English football referee (born 1970)

Jonathan Moss (born 18 October 1970) is an English former professional football referee who officiated primarily in the Premier League having been promoted to the Select Group of Referees in 2011. After his retirement, Moss became Select Group 1 Manager however left the role in March 2024.

He was born in Sunderland but is now based in Horsforth, West Yorkshire. He is a member of the West Riding County Football Association.

==Career==
Born in Sunderland, Moss grew up as a keen footballer and won a football scholarship at Central Connecticut State University in the United States but completed his studies with a degree in teaching and physical education at the University of Leeds. He played junior football at academy level, firstly for his hometown club Sunderland and then for Millwall, but stopped doing so when travel to the London club interfered with his studies.

Moss began taking refereeing courses as part of his A-level physical education studies. Although he qualified as a referee in 1988 he did not fully focus on his refereeing until he stopped playing football in 1999. Moss was employed by the Westbrook Lane Primary School in Leeds as a physical education teacher, where he taught future Premier League midfielder James Milner; Milner was later shown a red card by Moss in a Premier League match in 2019.

### Information shown
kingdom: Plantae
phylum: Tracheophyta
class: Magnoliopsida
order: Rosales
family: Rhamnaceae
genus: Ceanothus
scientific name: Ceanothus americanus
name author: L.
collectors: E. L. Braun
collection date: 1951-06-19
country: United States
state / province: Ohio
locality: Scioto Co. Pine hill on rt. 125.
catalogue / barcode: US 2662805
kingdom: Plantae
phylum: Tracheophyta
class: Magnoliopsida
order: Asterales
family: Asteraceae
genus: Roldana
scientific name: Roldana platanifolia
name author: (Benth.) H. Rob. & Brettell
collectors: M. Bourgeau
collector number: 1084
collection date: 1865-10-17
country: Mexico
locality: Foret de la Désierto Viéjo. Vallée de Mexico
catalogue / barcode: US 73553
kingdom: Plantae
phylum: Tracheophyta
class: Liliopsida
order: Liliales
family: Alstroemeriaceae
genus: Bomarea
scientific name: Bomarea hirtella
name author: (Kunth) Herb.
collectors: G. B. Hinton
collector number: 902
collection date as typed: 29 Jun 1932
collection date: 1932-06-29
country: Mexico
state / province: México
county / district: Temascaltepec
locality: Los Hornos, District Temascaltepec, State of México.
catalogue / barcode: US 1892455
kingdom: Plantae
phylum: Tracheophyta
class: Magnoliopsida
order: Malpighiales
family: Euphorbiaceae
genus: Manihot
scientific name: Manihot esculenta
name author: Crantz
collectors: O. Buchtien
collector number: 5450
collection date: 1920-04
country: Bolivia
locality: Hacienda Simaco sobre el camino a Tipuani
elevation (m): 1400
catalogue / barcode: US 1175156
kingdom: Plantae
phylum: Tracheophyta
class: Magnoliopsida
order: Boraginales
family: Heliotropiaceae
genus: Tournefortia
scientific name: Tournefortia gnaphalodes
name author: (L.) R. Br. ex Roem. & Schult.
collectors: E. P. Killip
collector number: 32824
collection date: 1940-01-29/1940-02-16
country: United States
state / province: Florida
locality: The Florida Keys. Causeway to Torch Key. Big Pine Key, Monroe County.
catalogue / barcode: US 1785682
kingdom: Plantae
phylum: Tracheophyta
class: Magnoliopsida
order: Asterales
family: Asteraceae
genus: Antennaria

### Study questions
A. In the text about the referee Jonathan Moss, in what year did he qualify as a referee?
B. Render this sentence from the text about the referee Jonathan Moss in Spanish: "He was born in Sunderland but is now based in Horsforth, West Yorkshire."

### Responses in order
A. In 1988.

B. Nació en Sunderland, pero ahora reside en Horsforth, West Yorkshire.